• PROBLEM TO WORK ON: Word for word, restate every record, though not the pictures.

Items listed in a dataset
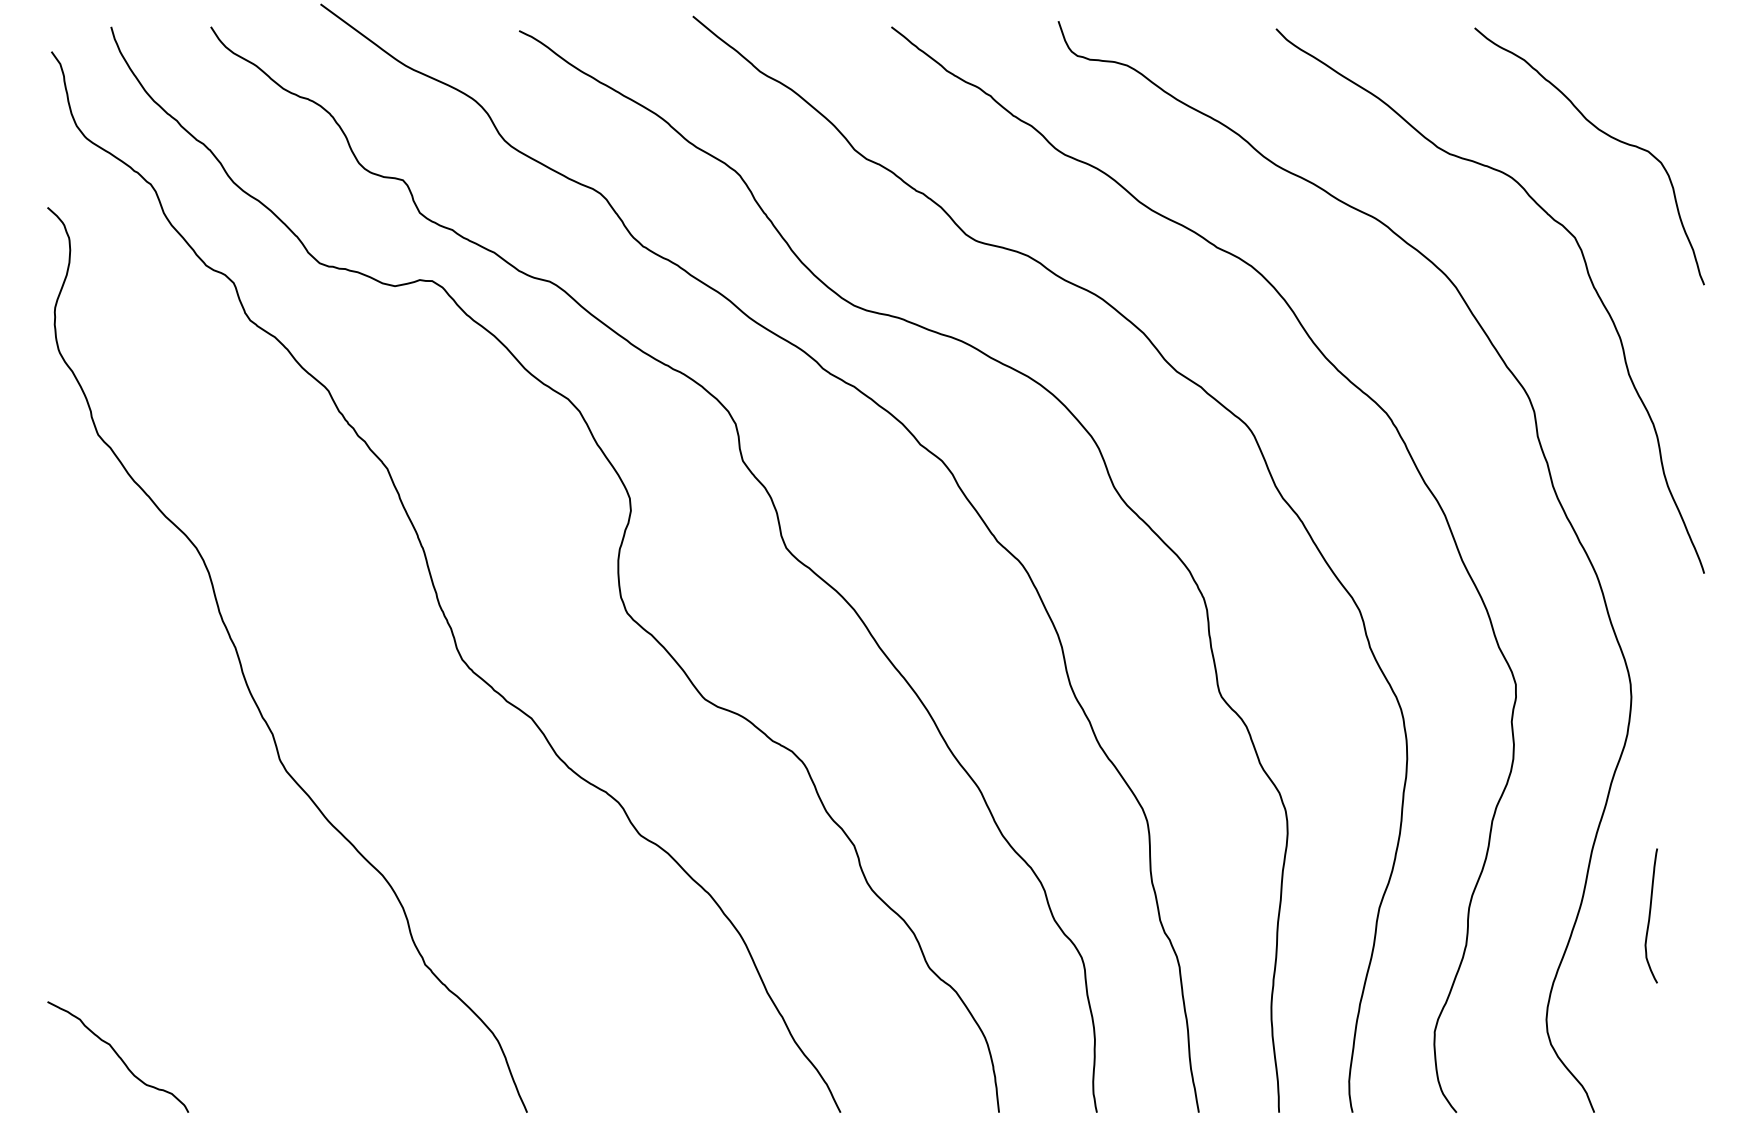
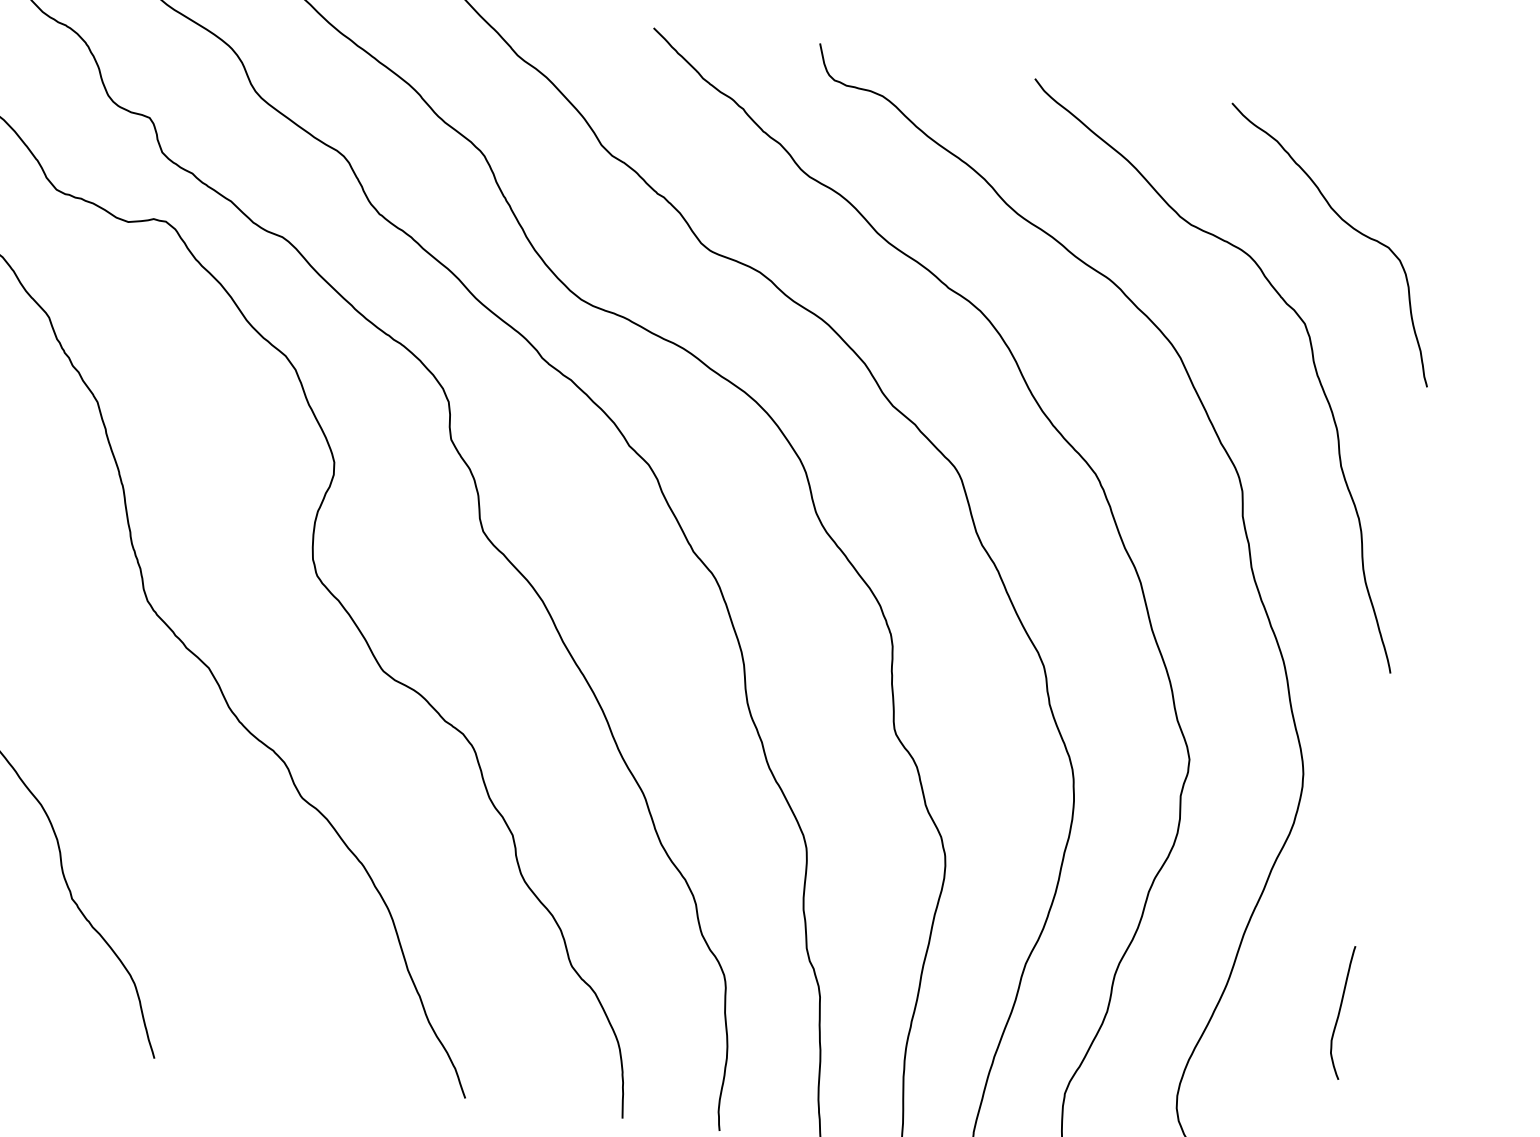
curve: (1650, 915) -> (1340, 1011), moved

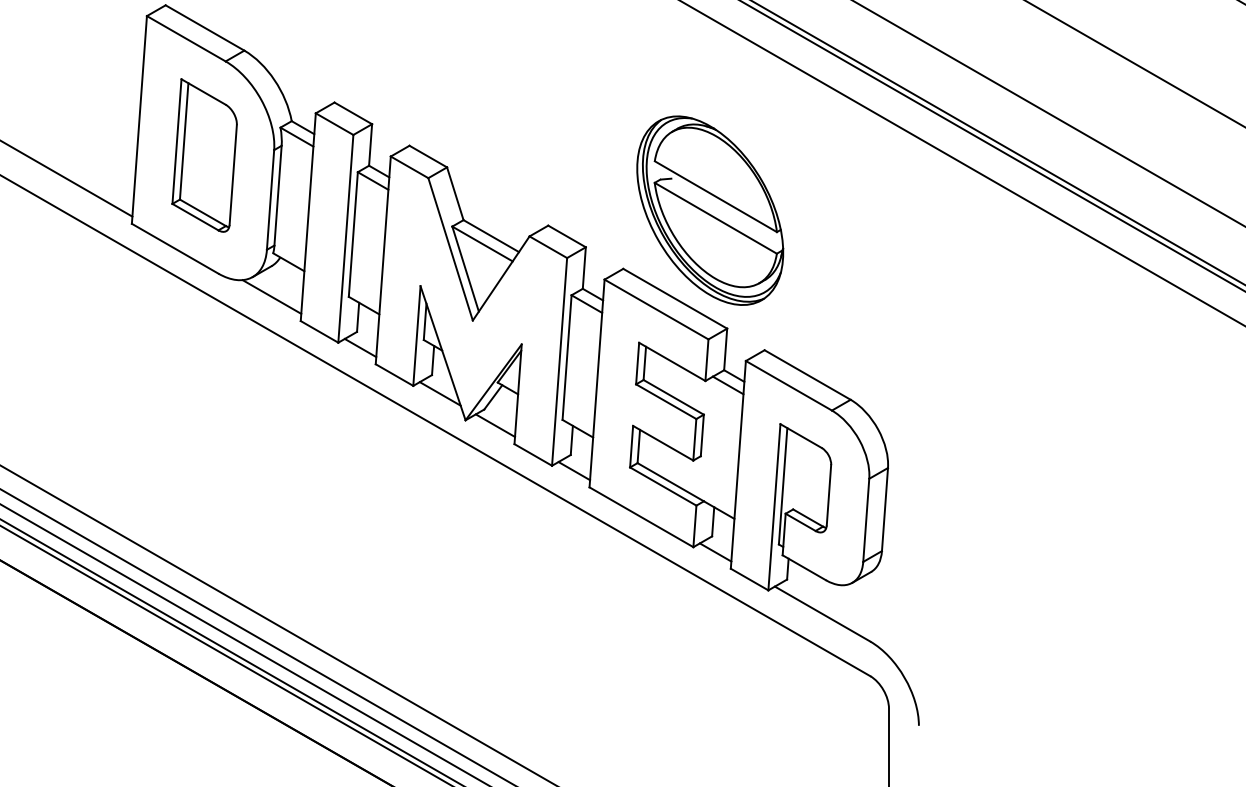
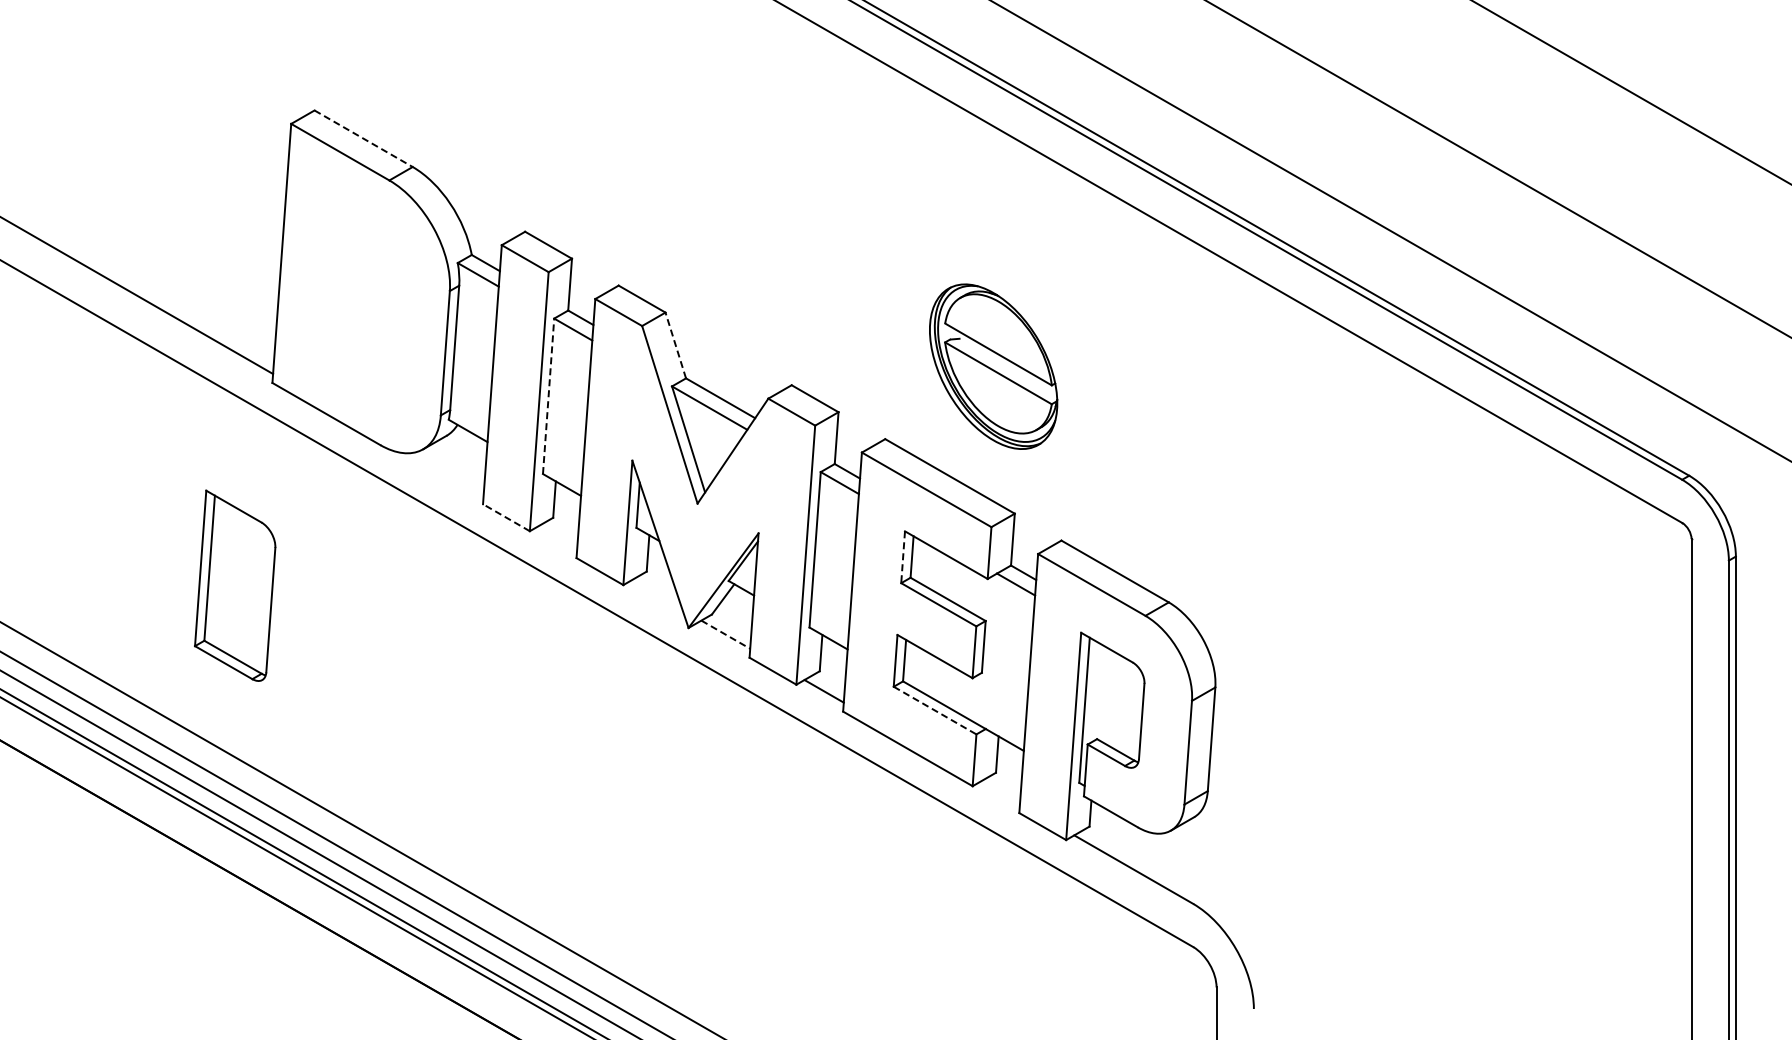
line: (204, 27) -> (363, 138), solid -> dashed
part: (204, 155) -> (235, 585), moved
line: (455, 193) -> (675, 345), solid -> dashed
part: (710, 210) -> (993, 366), size x0.7
line: (353, 234) -> (548, 396), solid -> dashed
line: (271, 297) -> (446, 474), removed
line: (319, 331) -> (506, 517), solid -> dashed
line: (360, 347) -> (557, 537), removed
line: (637, 363) -> (903, 557), solid -> dashed
line: (439, 393) -> (656, 594), removed
line: (496, 425) -> (726, 634), solid -> dashed
line: (663, 486) -> (935, 710), solid -> dashed
line: (715, 552) -> (1000, 792), removed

• TASK OUTPUT:
curve: (1650, 915) -> (1340, 1011), moved

line: (204, 27) -> (363, 138), solid -> dashed
part: (204, 155) -> (235, 585), moved
line: (455, 193) -> (675, 345), solid -> dashed
part: (710, 210) -> (993, 366), size x0.7
line: (353, 234) -> (548, 396), solid -> dashed
line: (271, 297) -> (446, 474), removed
line: (319, 331) -> (506, 517), solid -> dashed
line: (360, 347) -> (557, 537), removed
line: (637, 363) -> (903, 557), solid -> dashed
line: (439, 393) -> (656, 594), removed
line: (496, 425) -> (726, 634), solid -> dashed
line: (663, 486) -> (935, 710), solid -> dashed
line: (715, 552) -> (1000, 792), removed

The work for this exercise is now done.